Sonra düşündüm… Yakın zamanda, doğum günümde o günü bir sahil parkında tamamladık, yürürken elimi tuttu eşim. Yakınlaştı. Haksızlık ettiğimi düşündüm ona. Esasında iyi adamdı, hoş adamdı; ya biraz sinirliydi işte. Bile bile evlenmiştim. Bu seçim bana aitti. Ben de çok sakin sayılmazdım ya, hayat zamanla inceden bir sakinlik, bir dinginlik nasip ediyordu sanki.
Sabretmeyi, sakin kalmayı deneyimlemek beraberinde bir sürü güzellik getiriyordu; kısa süreli denemelerimde görmüştüm bunu aslında. Yine de insan her zaman aynı dinginlikte kalamıyordu işte.
Kulağım yine teyzenin bir bileklik gibi koluna taktığı anahtarların sesine kaydı. O sırada oturduğum merdivenlerde doğa öylesine huzur verirken, insanın elinde olmadan ortaya öylece bırakıverdikleri dengeyi bozuyordu. Bir anlamda elindeydi de insanın; işte insanoğlu “istemeden oldu” demekle yetiniyordu genelde.
İstemeden olmasaydı da, isteyerek daha güzelini yapsaydık nasıl olurdu peki? İsteyerek alıverseydik yerdeki çöpü yahut hiç atmasaydık. İsteyerek bir kap su koysaydık da kapımızın önündeki kaba kedisi, köpeği, kuşu yararlansaydı. İsteyerek dalını bükmektense sarılsaydık mesela bir ağaca. İsteyerek izleseydik gökyüzünü. Ve doyasıya dinleseydik, rengârenk seslerin cümbüşünü.
Çünkü yaşamak sadece nefes almak değil. Yaşamak, duymak… dokunmak… hissetmek.
Yaşamak, elimizi uzatıp bir yüreğe dokunabilmek.
Ve bazen en büyük mucize, sadece “Seni seviyorum.” diyebilmek.

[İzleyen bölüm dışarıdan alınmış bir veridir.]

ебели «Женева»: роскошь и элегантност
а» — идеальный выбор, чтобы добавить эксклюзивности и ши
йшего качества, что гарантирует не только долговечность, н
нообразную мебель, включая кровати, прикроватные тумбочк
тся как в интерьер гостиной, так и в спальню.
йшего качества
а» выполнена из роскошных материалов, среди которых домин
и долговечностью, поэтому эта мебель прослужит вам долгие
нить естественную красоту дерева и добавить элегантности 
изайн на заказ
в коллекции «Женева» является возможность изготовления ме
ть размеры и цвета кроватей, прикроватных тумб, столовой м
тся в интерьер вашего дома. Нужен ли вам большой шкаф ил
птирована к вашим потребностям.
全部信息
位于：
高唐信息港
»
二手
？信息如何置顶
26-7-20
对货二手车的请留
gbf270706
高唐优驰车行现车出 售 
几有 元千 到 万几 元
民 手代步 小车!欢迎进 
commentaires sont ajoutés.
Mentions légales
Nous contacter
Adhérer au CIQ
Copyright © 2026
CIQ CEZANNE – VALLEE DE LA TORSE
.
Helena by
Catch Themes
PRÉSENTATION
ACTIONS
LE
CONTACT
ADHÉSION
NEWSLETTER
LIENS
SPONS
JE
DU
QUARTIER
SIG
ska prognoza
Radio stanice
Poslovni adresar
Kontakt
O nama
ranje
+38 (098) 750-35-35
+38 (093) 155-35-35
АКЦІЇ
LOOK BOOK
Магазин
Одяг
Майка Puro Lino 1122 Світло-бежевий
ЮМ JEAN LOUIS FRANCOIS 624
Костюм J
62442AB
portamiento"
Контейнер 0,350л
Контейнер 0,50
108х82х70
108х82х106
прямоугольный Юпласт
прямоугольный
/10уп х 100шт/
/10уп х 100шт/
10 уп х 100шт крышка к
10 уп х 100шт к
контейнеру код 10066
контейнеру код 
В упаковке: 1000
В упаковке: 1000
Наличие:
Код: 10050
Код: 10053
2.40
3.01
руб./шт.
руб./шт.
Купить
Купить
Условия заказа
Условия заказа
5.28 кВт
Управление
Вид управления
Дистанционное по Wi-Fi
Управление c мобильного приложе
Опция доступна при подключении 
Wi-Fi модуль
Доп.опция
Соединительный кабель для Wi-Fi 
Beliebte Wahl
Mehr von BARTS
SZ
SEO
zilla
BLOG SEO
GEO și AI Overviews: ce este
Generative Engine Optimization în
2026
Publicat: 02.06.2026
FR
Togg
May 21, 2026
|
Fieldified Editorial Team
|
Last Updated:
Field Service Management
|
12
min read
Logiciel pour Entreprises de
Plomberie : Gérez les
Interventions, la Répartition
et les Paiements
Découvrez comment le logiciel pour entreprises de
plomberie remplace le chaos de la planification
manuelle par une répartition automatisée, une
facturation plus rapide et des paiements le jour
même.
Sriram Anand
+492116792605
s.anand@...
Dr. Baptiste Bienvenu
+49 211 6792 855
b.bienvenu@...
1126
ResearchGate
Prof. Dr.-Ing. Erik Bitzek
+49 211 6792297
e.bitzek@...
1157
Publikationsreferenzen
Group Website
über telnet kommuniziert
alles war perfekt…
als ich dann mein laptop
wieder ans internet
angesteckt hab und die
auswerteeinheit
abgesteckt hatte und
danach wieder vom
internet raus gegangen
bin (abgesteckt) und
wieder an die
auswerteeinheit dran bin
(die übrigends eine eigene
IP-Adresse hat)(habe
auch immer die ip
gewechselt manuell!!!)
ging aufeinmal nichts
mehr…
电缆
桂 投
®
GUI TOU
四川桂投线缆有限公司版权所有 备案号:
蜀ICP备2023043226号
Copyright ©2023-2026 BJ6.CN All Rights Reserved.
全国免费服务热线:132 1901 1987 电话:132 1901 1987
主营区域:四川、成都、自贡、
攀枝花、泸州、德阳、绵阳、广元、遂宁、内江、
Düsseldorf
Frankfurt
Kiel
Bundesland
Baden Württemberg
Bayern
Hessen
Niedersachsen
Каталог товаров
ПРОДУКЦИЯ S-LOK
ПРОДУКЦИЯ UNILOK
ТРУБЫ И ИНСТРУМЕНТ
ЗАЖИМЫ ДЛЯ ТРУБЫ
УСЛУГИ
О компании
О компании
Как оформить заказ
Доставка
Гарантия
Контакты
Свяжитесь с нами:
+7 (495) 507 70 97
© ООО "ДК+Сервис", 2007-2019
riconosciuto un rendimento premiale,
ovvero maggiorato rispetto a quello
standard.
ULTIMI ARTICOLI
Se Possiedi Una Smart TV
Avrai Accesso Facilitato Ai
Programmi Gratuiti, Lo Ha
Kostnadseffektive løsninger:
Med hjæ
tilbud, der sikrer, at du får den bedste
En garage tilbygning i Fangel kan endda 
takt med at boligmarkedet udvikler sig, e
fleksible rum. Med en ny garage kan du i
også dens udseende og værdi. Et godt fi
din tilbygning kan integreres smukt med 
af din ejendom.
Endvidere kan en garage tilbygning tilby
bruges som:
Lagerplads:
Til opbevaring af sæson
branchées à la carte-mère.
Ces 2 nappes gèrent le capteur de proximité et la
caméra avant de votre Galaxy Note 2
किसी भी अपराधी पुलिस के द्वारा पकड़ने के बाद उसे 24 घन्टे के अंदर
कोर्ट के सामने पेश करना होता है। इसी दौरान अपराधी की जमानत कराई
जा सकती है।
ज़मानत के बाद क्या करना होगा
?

Hadi, hayatın sesini biraz daha açalım şimdi. Kulak verdik mi çalan şarkıya? “Sarıl.” diyor sıkıca yanında durana, kimsecikler yok mu o hâlde aç kollarını, kendini sarıp sarmala. Kendine şefkatten geçer dünyaya açılan o aydınlık yol… Sarıl da açılsın tüm yollar, tüm tepeler düze çıksın hikâyenin sonunda.